[Scene geometry reasoning data]
--- START ---

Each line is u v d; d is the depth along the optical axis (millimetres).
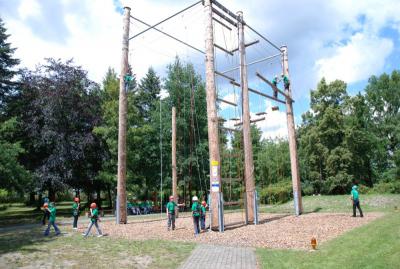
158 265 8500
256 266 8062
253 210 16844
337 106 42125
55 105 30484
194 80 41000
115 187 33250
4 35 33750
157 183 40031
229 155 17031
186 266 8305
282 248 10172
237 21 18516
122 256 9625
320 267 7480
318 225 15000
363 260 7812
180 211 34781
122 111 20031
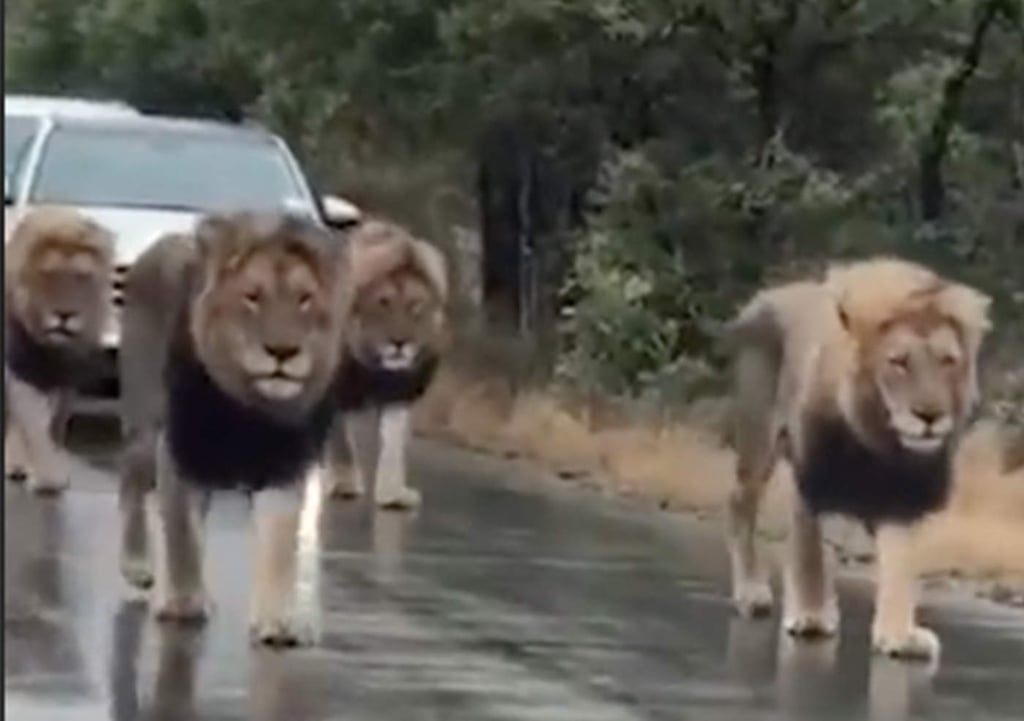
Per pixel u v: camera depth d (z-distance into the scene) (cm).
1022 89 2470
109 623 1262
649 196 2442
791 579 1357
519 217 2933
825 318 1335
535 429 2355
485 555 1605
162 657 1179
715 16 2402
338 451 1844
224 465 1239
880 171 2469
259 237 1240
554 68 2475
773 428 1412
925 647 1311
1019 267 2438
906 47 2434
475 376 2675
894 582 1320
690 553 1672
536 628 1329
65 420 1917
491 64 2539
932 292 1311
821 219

--- END ---

Print exactly the lines from the first line of the records above through the line containing "224 465 1239", both included, and leave the pictures out.

Each line is u v d; d is the depth along the optical axis (millimetres).
158 265 8500
256 266 8062
253 210 16844
337 106 42125
55 105 30484
194 80 41000
115 187 33250
4 35 33750
157 183 40031
229 155 17031
186 266 8305
282 248 10172
237 21 18516
122 256 9625
320 267 7480
318 225 15000
363 260 7812
180 211 34781
122 111 20031
Per pixel u v: camera depth d (z-distance into the scene) (cm).
1022 89 2470
109 623 1262
649 196 2442
791 579 1357
519 217 2933
825 318 1335
535 429 2355
485 555 1605
162 657 1179
715 16 2402
338 451 1844
224 465 1239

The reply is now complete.